Being able to just notice one’s voice—no matter its quality—as one writes indicates that one is mindfully writing.

It’s as Walter Ong says in his marvelous book Orality and Literacy: if you see the water buffalo, that’s one thing, but if you hear the water buffalo, that’s entirely another thing. You’d better watch out! Sound means something is not static; to hear means presence and the possibility for engagement. Voice-in-writing is the activation of time.

There’s a sensory, real-time experience to writing, and hearing one’s writing (the inner vocalization as one forms words) is part of it. Voice is tied to the present moment of writing.

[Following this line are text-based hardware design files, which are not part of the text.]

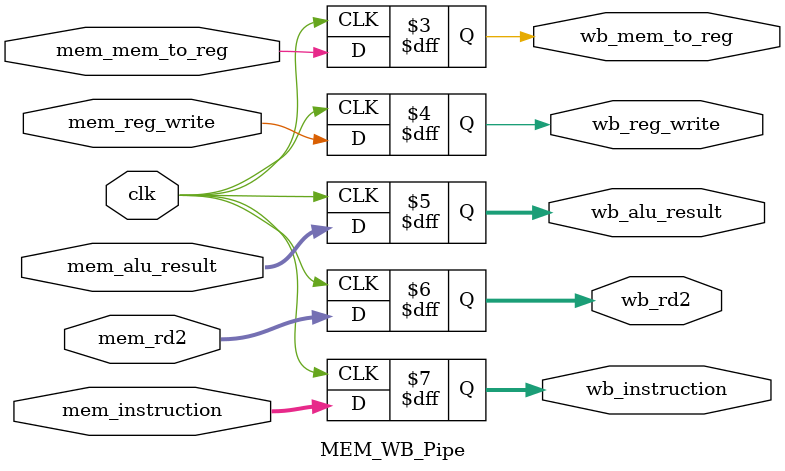
<source format=v>
`timescale 1ns / 1ps

module MEM_WB_Pipe(
    input                   clk,
    input                   mem_mem_to_reg,
    input                   mem_reg_write,
    input       [31:0]      mem_alu_result,
    input       [31:0]      mem_rd2,
    input       [31:0]      mem_instruction,

    output reg              wb_mem_to_reg,
    output reg              wb_reg_write,
    output reg  [31:0]      wb_alu_result,
    output reg  [31:0]      wb_rd2,
    output reg  [31:0]      wb_instruction
  );

  initial
  begin
    wb_mem_to_reg = 0;
    wb_reg_write = 0;
    wb_alu_result = 0;
    wb_rd2 = 0;
    wb_instruction = 0;
  end

  always @ (posedge clk)
  begin
    wb_mem_to_reg   <= mem_mem_to_reg;
    wb_reg_write    <= mem_reg_write;
    wb_alu_result   <= mem_alu_result;
    wb_rd2          <= mem_rd2;
    wb_instruction  <= mem_instruction;
  end

endmodule

</source>
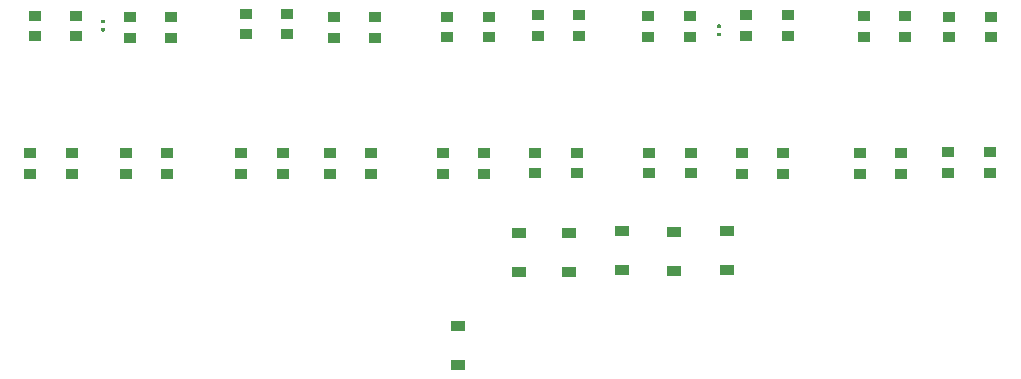
<source format=gbr>
G04 #@! TF.GenerationSoftware,KiCad,Pcbnew,(5.1.6)-1*
G04 #@! TF.CreationDate,2020-11-25T13:13:22+11:00*
G04 #@! TF.ProjectId,RWR_Control_Panel,5257525f-436f-46e7-9472-6f6c5f50616e,-*
G04 #@! TF.SameCoordinates,Original*
G04 #@! TF.FileFunction,Paste,Top*
G04 #@! TF.FilePolarity,Positive*
%FSLAX46Y46*%
G04 Gerber Fmt 4.6, Leading zero omitted, Abs format (unit mm)*
G04 Created by KiCad (PCBNEW (5.1.6)-1) date 2020-11-25 13:13:22*
%MOMM*%
%LPD*%
G01*
G04 APERTURE LIST*
%ADD10R,1.000000X0.850000*%
%ADD11R,1.200000X0.900000*%
G04 APERTURE END LIST*
D10*
X117888000Y-86366400D03*
X114388000Y-86366400D03*
X117888000Y-84616400D03*
X114388000Y-84616400D03*
X187225000Y-97819100D03*
X183725000Y-97819100D03*
X187225000Y-96069100D03*
X183725000Y-96069100D03*
X179711000Y-97869900D03*
X176211000Y-97869900D03*
X179711000Y-96119900D03*
X176211000Y-96119900D03*
X187303000Y-86326900D03*
X183803000Y-86326900D03*
X187303000Y-84576900D03*
X183803000Y-84576900D03*
X180039000Y-86276100D03*
X176539000Y-86276100D03*
X180039000Y-84526100D03*
X176539000Y-84526100D03*
X169727000Y-97909400D03*
X166227000Y-97909400D03*
X169727000Y-96159400D03*
X166227000Y-96159400D03*
X161903000Y-97858600D03*
X158403000Y-97858600D03*
X161903000Y-96108600D03*
X158403000Y-96108600D03*
X170110000Y-86185900D03*
X166610000Y-86185900D03*
X170110000Y-84435900D03*
X166610000Y-84435900D03*
X161802000Y-86276100D03*
X158302000Y-86276100D03*
X161802000Y-84526100D03*
X158302000Y-84526100D03*
X152251000Y-97858600D03*
X148751000Y-97858600D03*
X152251000Y-96108600D03*
X148751000Y-96108600D03*
X144405000Y-97920800D03*
X140905000Y-97920800D03*
X144405000Y-96170800D03*
X140905000Y-96170800D03*
X152483000Y-86236800D03*
X148983000Y-86236800D03*
X152483000Y-84486800D03*
X148983000Y-84486800D03*
X144784000Y-86326900D03*
X141284000Y-86326900D03*
X144784000Y-84576900D03*
X141284000Y-84576900D03*
X134827000Y-97909400D03*
X131327000Y-97909400D03*
X134827000Y-96159400D03*
X131327000Y-96159400D03*
X127359000Y-97909400D03*
X123859000Y-97909400D03*
X127359000Y-96159400D03*
X123859000Y-96159400D03*
X135211000Y-86389100D03*
X131711000Y-86389100D03*
X135211000Y-84639100D03*
X131711000Y-84639100D03*
X127738000Y-86084400D03*
X124238000Y-86084400D03*
X127738000Y-84334400D03*
X124238000Y-84334400D03*
X117555000Y-97909400D03*
X114055000Y-97909400D03*
X117555000Y-96159400D03*
X114055000Y-96159400D03*
X109478000Y-97909400D03*
X105978000Y-97909400D03*
X109478000Y-96159400D03*
X105978000Y-96159400D03*
X109861000Y-86264800D03*
X106361000Y-86264800D03*
X109861000Y-84514800D03*
X106361000Y-84514800D03*
G36*
G01*
X164218500Y-85942800D02*
X164419500Y-85942800D01*
G75*
G02*
X164499000Y-86022300I0J-79500D01*
G01*
X164499000Y-86181300D01*
G75*
G02*
X164419500Y-86260800I-79500J0D01*
G01*
X164218500Y-86260800D01*
G75*
G02*
X164139000Y-86181300I0J79500D01*
G01*
X164139000Y-86022300D01*
G75*
G02*
X164218500Y-85942800I79500J0D01*
G01*
G37*
G36*
G01*
X164218500Y-85252800D02*
X164419500Y-85252800D01*
G75*
G02*
X164499000Y-85332300I0J-79500D01*
G01*
X164499000Y-85491300D01*
G75*
G02*
X164419500Y-85570800I-79500J0D01*
G01*
X164218500Y-85570800D01*
G75*
G02*
X164139000Y-85491300I0J79500D01*
G01*
X164139000Y-85332300D01*
G75*
G02*
X164218500Y-85252800I79500J0D01*
G01*
G37*
G36*
G01*
X112247500Y-85164400D02*
X112046500Y-85164400D01*
G75*
G02*
X111967000Y-85084900I0J79500D01*
G01*
X111967000Y-84925900D01*
G75*
G02*
X112046500Y-84846400I79500J0D01*
G01*
X112247500Y-84846400D01*
G75*
G02*
X112327000Y-84925900I0J-79500D01*
G01*
X112327000Y-85084900D01*
G75*
G02*
X112247500Y-85164400I-79500J0D01*
G01*
G37*
G36*
G01*
X112247500Y-85854400D02*
X112046500Y-85854400D01*
G75*
G02*
X111967000Y-85774900I0J79500D01*
G01*
X111967000Y-85615900D01*
G75*
G02*
X112046500Y-85536400I79500J0D01*
G01*
X112247500Y-85536400D01*
G75*
G02*
X112327000Y-85615900I0J-79500D01*
G01*
X112327000Y-85774900D01*
G75*
G02*
X112247500Y-85854400I-79500J0D01*
G01*
G37*
D11*
X142221000Y-110752000D03*
X142221000Y-114052000D03*
X147352000Y-102876000D03*
X147352000Y-106176000D03*
X151606000Y-102876000D03*
X151606000Y-106176000D03*
X156064000Y-102724000D03*
X156064000Y-106024000D03*
X160522000Y-102801000D03*
X160522000Y-106101000D03*
X164979000Y-102700000D03*
X164979000Y-106000000D03*
M02*

</source>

As you write, if you remain mindful, you hear your words echoing and refracting and then stabilizing in your own head—at a pace and in a condition that’s different probably from your normal speaking voice—but nevertheless recognizable as how you sound. You also feel the sensations of typing, of contact with plastic keys, of the movement of your finger bones, the hula-dancing of your wrists.

You might even be able to taste your voice—the after-image of the morning’s bitter coffee, the contact your tongue makes with the Stonehenge arrangement of different teeth, or how the tongue presses in calm moments at the back of certain teeth (you’re breathing through your nose)—like a shy child pressing into its parents legs.

When you write, if you can hear your voice, it means you are present. Voice-in-writing signals that something is happening in time and that you are sufficiently aware enough to witness it: moment to moment, word to word.